Now, those muffins are made daily and shipped all over the country.
Word Travels Fast
Noyes really began baking in earnest after he and McNeill purchased on old farmhouse in Orlean as a second home in 2006. Still working in magazines, baking became a weekend gig; Noyes got a county permit to sell goodies like mincemeat pie and fruitcake out of his farmhouse and then from that cherry red truck. Word got around, and soon New York Times food writer Marian Burros got wind of it and published a rave review. The resulting uptick in interest spurred Noyes to bite the bullet and give the people what they wanted, quitting his day job at Smithsonian Magazine and searching for his first brick-and-mortar location.
“I knew I didn’t want to be in some storefront in a strip center next to a nail salon out on the bypass,” Noyes says. “I wanted an old, quaint, charming, mercantile building out there somewhere that could become a food destination.”
His holistic approach to the business, his marketing mind, and his art director’s eye led him to that old gas station in Warrenton. It wasn’t long after signing that lease that the Great Recession hit and “business started plummeting.” A sidebar mention in Southern Living grew interest again. Later, a Facebook mention on Pi Day by none other than Obama had the catapulting impact you’d imagine. Obama praised the pie and Noyes, for his “quintessentially American refusal to let others down” during challenging economic times.
Flash forward to 2023 and Noyes, who loves the “schmoozing” aspect of his profession, is nevertheless starting to enjoy a slower pace of life. With two cookbooks under his belt, he’s now working on a third as well as a memoir. He’s still recovering from a crosswalk collision with a cyclist in 2021 that had him in the ICU with a concussion. He had interest from potential buyers over the years but had been waiting for the right time and the right owners. He wanted them to have roots in the region and truly care about it. Enter the Wavras.

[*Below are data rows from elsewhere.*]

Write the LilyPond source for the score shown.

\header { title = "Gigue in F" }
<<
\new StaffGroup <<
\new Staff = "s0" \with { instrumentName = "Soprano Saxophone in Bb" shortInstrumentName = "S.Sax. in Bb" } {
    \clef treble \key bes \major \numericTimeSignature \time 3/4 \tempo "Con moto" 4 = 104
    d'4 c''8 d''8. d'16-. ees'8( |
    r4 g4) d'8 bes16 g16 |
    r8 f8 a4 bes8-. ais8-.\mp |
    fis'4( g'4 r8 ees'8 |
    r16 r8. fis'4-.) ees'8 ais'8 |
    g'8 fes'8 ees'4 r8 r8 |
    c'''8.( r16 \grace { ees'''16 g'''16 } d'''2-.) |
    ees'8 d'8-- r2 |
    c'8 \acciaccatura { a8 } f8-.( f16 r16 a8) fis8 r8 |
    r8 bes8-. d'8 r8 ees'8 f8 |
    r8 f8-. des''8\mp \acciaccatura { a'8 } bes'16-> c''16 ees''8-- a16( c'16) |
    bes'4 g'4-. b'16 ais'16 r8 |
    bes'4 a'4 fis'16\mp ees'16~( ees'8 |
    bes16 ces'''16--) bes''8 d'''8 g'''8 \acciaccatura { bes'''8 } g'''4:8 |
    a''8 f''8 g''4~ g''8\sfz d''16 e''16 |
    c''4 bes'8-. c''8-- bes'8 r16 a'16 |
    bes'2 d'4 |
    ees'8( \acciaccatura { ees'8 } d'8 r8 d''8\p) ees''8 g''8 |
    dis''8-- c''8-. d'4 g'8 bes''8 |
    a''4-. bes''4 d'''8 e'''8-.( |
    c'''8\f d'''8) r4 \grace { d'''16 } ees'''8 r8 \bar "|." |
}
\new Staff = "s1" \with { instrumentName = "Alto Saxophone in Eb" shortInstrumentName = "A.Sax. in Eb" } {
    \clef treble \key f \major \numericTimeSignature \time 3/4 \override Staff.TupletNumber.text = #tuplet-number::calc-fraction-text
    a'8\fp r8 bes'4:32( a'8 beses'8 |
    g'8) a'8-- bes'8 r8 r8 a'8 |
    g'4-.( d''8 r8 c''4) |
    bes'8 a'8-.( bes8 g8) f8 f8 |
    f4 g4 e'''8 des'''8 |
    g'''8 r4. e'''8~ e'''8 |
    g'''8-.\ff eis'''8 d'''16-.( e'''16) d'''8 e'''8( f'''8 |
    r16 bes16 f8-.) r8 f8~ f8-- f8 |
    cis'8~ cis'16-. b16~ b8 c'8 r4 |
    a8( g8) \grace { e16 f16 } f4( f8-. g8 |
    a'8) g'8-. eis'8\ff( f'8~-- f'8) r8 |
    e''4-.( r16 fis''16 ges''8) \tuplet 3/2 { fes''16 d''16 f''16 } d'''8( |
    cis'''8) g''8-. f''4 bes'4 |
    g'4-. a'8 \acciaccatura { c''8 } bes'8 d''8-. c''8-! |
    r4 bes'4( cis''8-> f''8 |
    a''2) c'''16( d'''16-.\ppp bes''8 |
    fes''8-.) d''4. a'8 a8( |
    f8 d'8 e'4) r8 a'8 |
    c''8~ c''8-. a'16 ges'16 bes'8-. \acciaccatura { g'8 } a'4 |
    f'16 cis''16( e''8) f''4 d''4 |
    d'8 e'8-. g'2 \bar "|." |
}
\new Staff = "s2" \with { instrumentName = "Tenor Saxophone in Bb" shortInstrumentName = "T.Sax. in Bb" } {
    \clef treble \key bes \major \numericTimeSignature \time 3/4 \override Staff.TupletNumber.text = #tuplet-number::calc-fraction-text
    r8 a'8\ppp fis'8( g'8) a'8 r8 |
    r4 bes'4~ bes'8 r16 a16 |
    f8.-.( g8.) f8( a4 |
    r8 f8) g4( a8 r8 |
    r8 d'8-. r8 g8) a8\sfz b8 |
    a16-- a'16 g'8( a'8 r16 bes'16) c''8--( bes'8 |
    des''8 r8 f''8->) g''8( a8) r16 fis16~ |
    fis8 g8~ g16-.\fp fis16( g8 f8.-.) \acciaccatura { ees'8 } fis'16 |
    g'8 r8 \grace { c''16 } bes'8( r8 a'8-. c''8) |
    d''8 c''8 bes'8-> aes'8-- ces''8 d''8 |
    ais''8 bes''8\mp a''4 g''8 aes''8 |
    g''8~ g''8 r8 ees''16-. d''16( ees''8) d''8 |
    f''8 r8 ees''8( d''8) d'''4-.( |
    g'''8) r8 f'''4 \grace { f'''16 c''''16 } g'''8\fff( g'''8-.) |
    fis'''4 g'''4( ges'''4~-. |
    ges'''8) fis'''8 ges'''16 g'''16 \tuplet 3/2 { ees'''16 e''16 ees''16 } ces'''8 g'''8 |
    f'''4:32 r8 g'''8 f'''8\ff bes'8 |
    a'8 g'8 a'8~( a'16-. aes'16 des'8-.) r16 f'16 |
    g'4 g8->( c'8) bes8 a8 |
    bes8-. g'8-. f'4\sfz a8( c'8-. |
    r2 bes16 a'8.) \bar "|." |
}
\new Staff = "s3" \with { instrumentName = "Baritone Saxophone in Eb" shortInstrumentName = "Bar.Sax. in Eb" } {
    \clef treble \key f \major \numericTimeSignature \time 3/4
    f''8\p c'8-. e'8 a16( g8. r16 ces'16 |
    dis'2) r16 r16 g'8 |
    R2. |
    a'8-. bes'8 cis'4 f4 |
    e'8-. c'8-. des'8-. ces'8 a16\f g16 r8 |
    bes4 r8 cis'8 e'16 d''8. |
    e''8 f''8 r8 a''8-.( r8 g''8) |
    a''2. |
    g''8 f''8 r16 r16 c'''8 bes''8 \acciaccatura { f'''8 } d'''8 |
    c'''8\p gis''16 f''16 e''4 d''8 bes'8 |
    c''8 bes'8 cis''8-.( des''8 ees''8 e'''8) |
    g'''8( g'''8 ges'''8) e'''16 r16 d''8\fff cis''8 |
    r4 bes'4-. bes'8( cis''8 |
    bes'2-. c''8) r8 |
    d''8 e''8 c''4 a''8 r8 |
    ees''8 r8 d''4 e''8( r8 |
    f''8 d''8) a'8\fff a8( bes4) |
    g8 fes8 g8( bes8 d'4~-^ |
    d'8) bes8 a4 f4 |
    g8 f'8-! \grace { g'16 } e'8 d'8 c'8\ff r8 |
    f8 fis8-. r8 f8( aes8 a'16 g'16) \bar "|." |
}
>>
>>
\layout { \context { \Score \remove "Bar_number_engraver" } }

“My wife and I got to Virginia in 2008, and Brian was one of the first like-minded business owners we met,” Neal Wavra says. The baby shower for the couple’s first child was held at the Warrenton bakery. Wavra says he casually told Noyes one time that he liked the croissants with ham and cheese and after that, “he typically shows up with ham and cheese croissants whenever we get together. He’s thoughtful that way.”
The entrepreneurs collaborate for what they call a “farm-to-village” concept, working and playing off each other. “We always joke about that,” Wavra says. “The butcher, the baker, the candlestick maker.” Wavra hopes adding the bakeries under his hospitality umbrella will help him source and utilize products in a more meaningful way. He gives an example: “The ground meat that I can’t serve in the restaurant could potentially work its way into a sausage that is served on a biscuit for breakfast at the bakery.” It makes sense that the Wavras and Noyes would connect: “Don’t waste anything” is one of Noyes’ top pieces of kitchen advice.
Wavra says of his friend, “I think he created something very special … He’s a storyteller. Every dish, everything that he’s made is really about the story around that dish as opposed to just making the dish.”
As the tale of Red Truck Bakery continues, we’re eager to see where the next chapter leads — and we just hope cranberry orange and walnut muffins are included.